Correct, but a full ban will draw attention to the fact that some countermeasures are taken.
I’m not sure I understand properly what you ask.
Sure you can restrict the validity of a static lease to a single DHCP server instance, by setting the server property of that static lease to the name of that server instance. However, this means that DHCPDISCOVER requests arriving to other server instances will be served according to these instances’ own policies, i.e. from their generic address pools. I.e. a static lease bound specifically to the server instance serving the staff vlan won’t prevent the cheating staff members from getting an IP from a guest pool when registered to another SSID → vlan → dhcp server instance.
But if the actual question is “can I have a lease that is ‘static’ in terms that a given MAC to only use a given DHCP server, but let it get an IP address from a pool rather than a fixed one”, then the answer is “yes, once you have a static lease (no matter whether you create it ‘manually’ or through conversion of a dynamic one using make-static, you can set its server parameter to any of the servers (or all), and you can specify a pool as address”. So you can have one pool for real guests, and another pool for cheating staff members, both in the same subnet and VLAN handled by the same DHCP server instance, and you can use firewall rules matching on the src-address range copying 1:1 the pool for cheating staff to assign low-bandwidth QoS packet-marks.

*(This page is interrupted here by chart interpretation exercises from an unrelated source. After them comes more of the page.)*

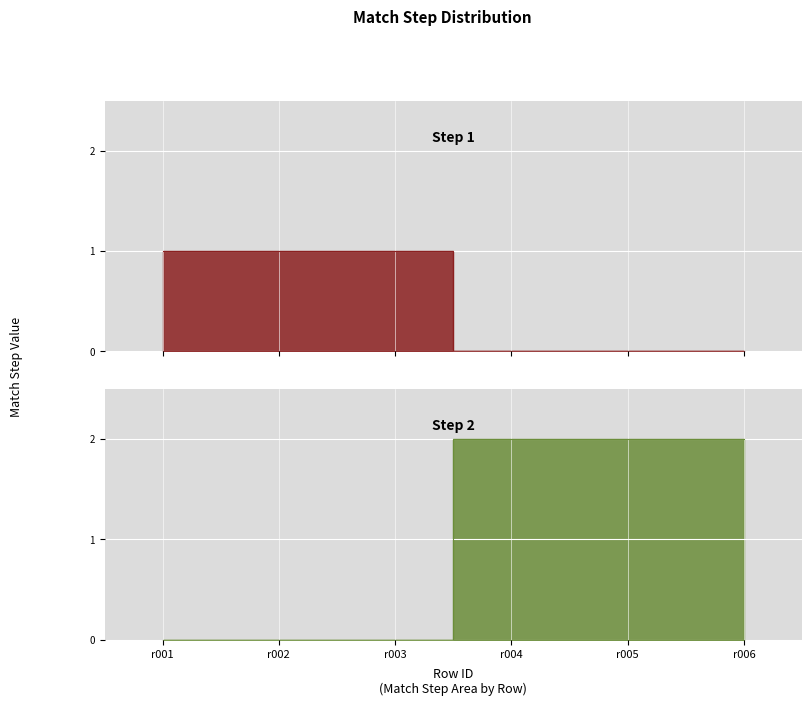

Which category has the lowest value across all series?

r004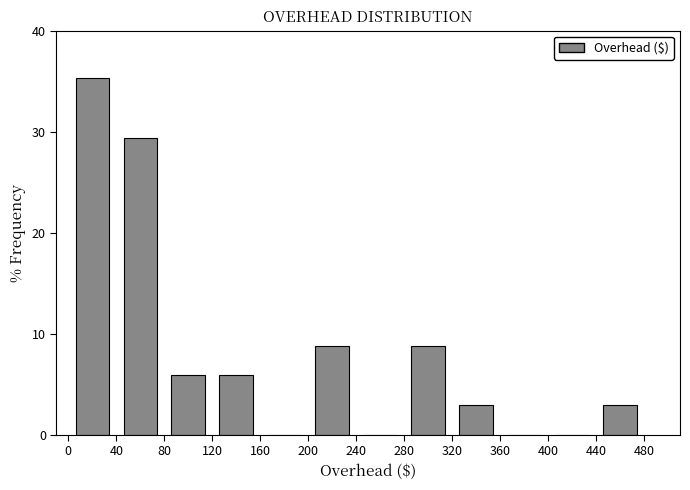

Over which range of the x-axis is the bar tallest?

0 to 40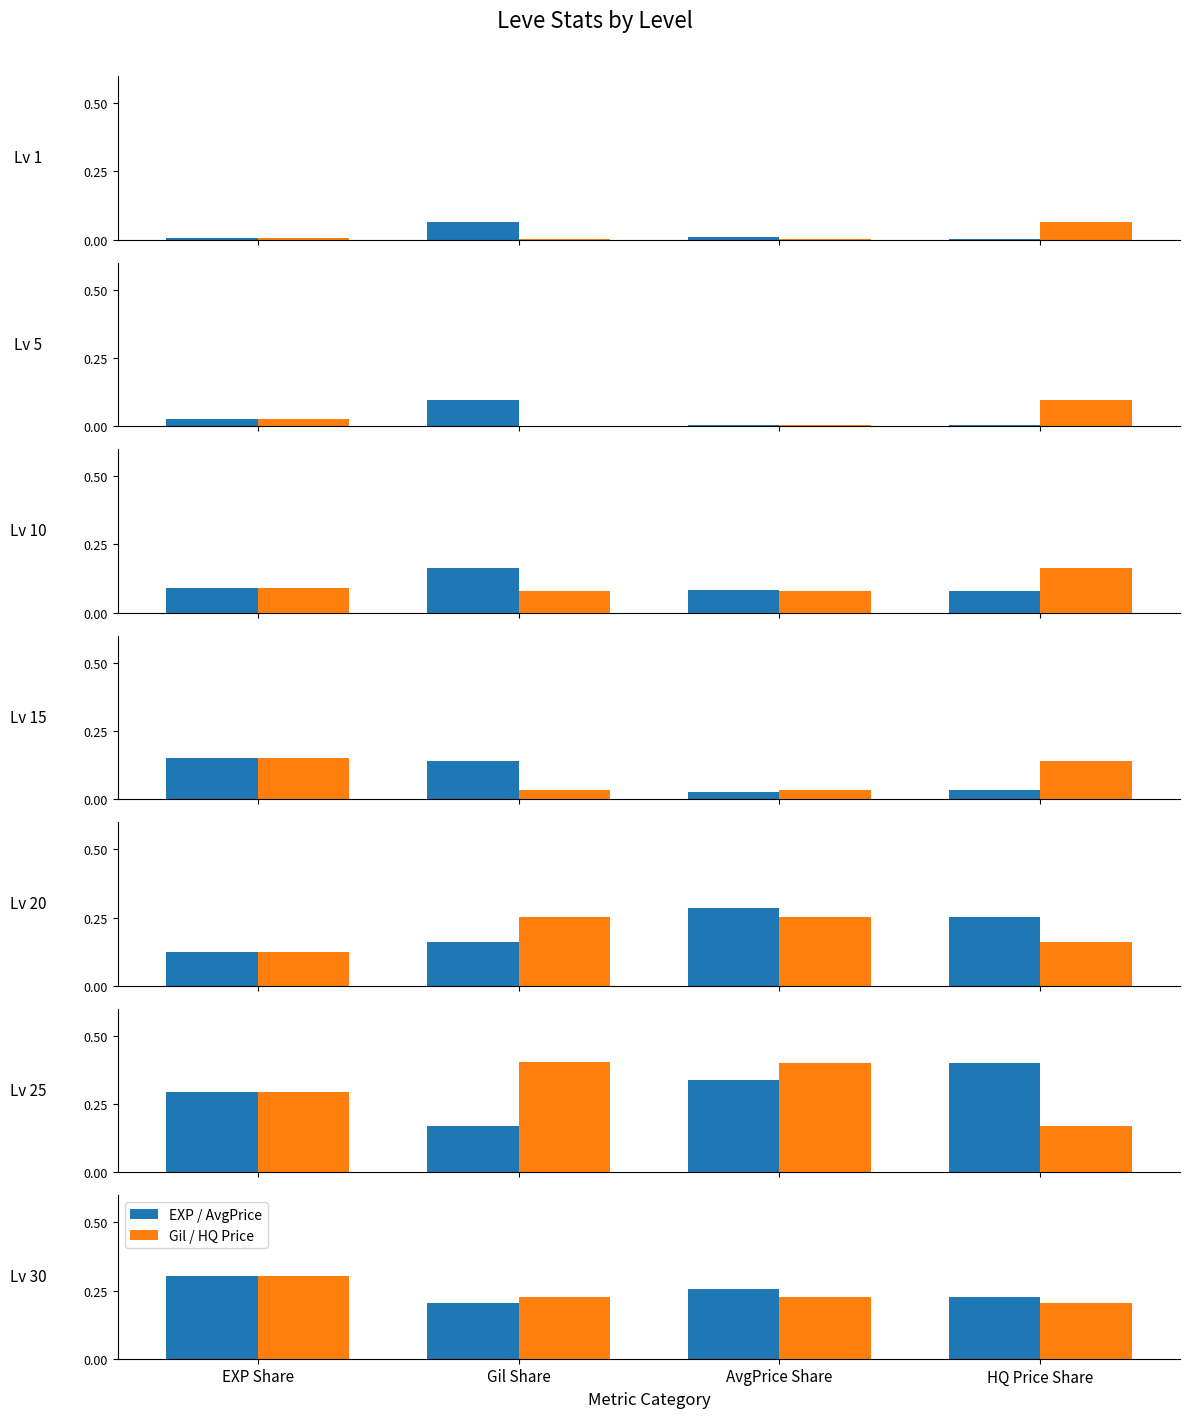

True or false: EXP / AvgPrice has a value of 0.2 at HQ Price Share.

True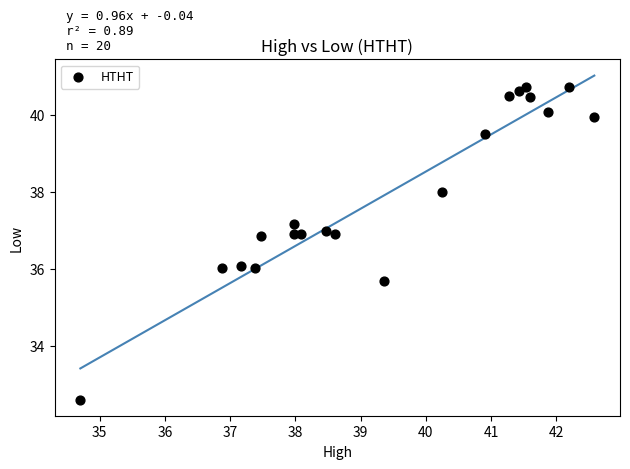

What is the range of X values (max minus min)?

7.9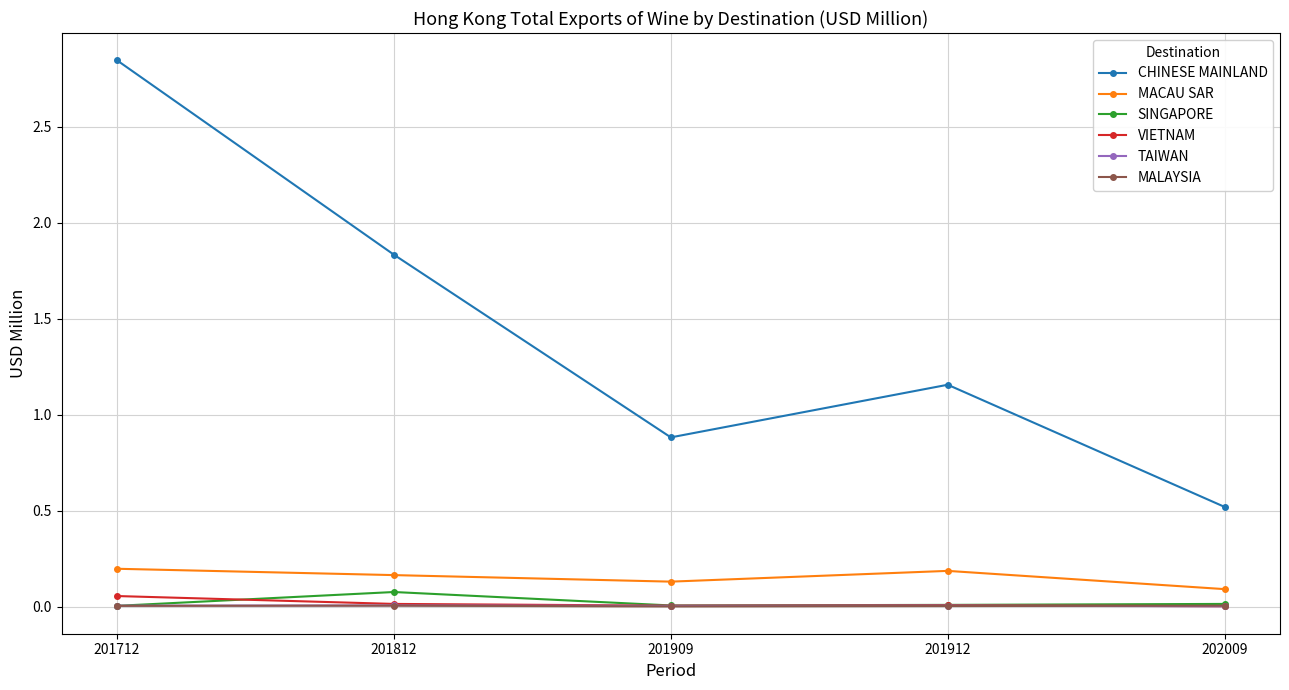

Is it true that MACAU SAR equals 0.2 at 201912?

True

As for the guest-imitating devices used by cheating staff members, another script can keep track of MAC addresses seen on guest SSID during subsequent cruises, and move them to the limited QoS category too.
This is the solution i have come up with starting to test properly now.
Any time a new dhcp connection is made from the staff server it looks for any other dhcp leases
removes all of them but one which is then changed from its server to server state all.
this means that once a staff member connects to the staff ssid any ssid after that they are still issued a staff ip.
This means that they have no internet on other SSID’s (no default gateway) using the arp reply only on the guest network ensures that they cant set a static on the guest ssid.
I believe this is an elegant enough solution for now.